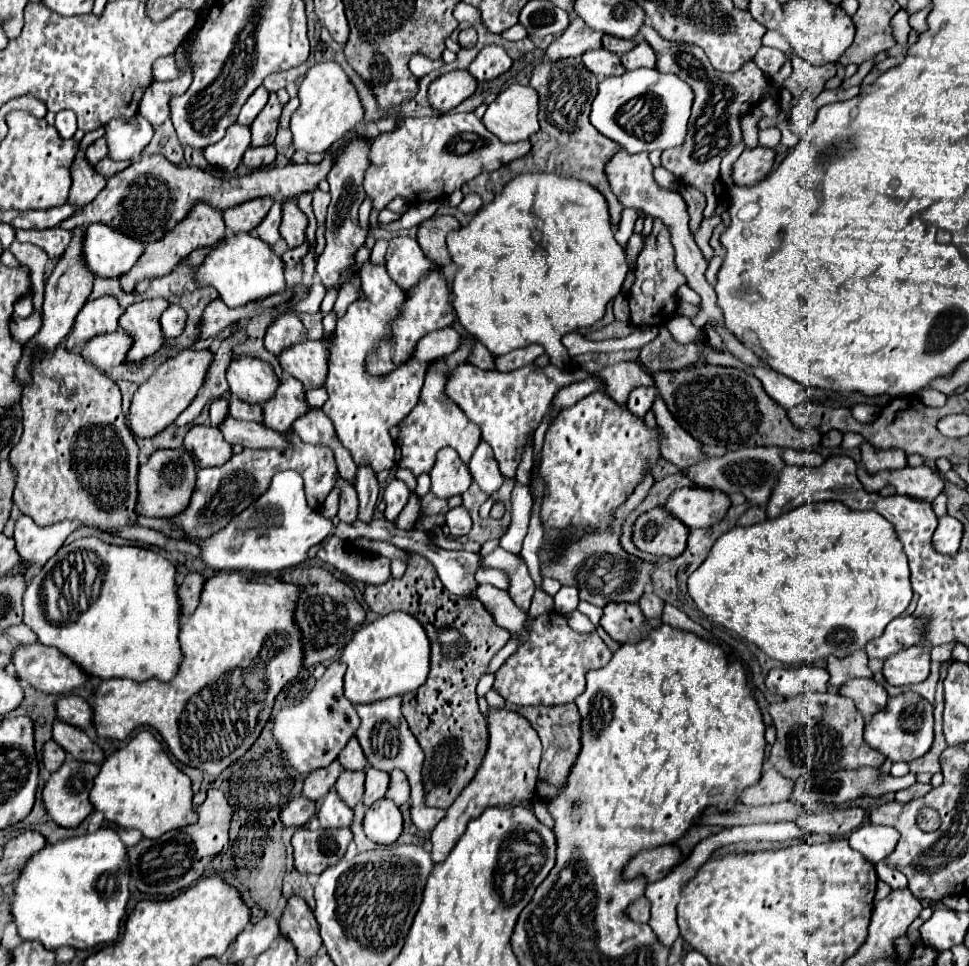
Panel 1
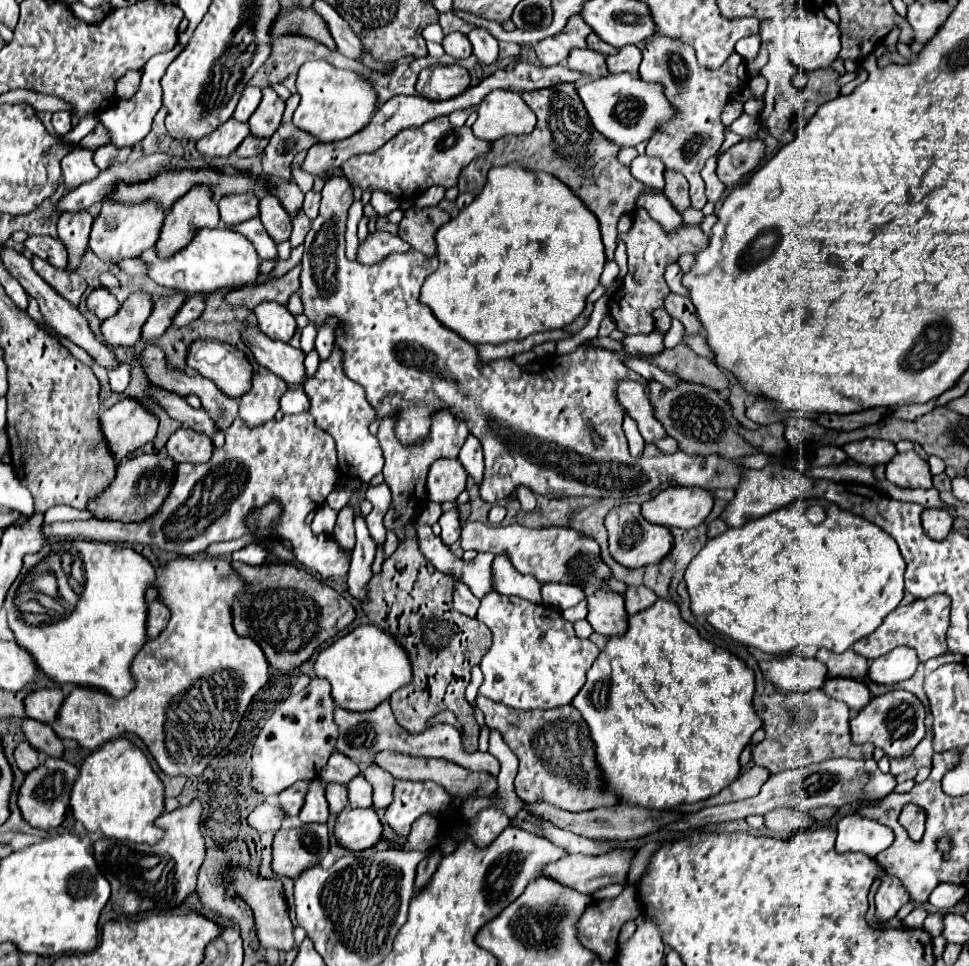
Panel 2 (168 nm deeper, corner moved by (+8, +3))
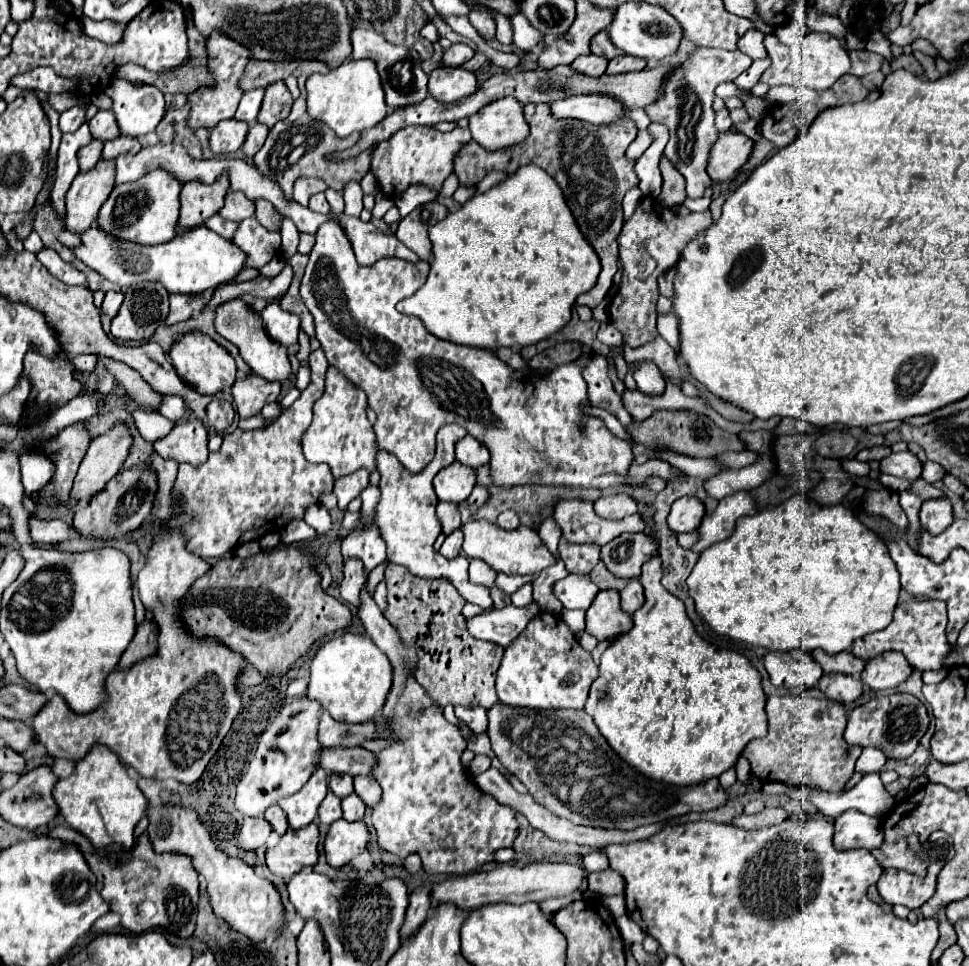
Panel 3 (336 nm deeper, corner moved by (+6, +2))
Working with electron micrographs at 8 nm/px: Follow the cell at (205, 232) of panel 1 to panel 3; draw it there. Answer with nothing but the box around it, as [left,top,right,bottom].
[176,176,228,234]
..............................
_What you have to do:_
With the pictures set aside, repeat every entry above exactly.

_Task solution:_
Panel 1
Panel 2 (168 nm deeper, corner moved by (+8, +3))
Panel 3 (336 nm deeper, corner moved by (+6, +2))
Working with electron micrographs at 8 nm/px: Follow the cell at (205, 232) of panel 1 to panel 3; draw it there. Answer with nothing but the box around it, as [left,top,right,bottom].
[176,176,228,234]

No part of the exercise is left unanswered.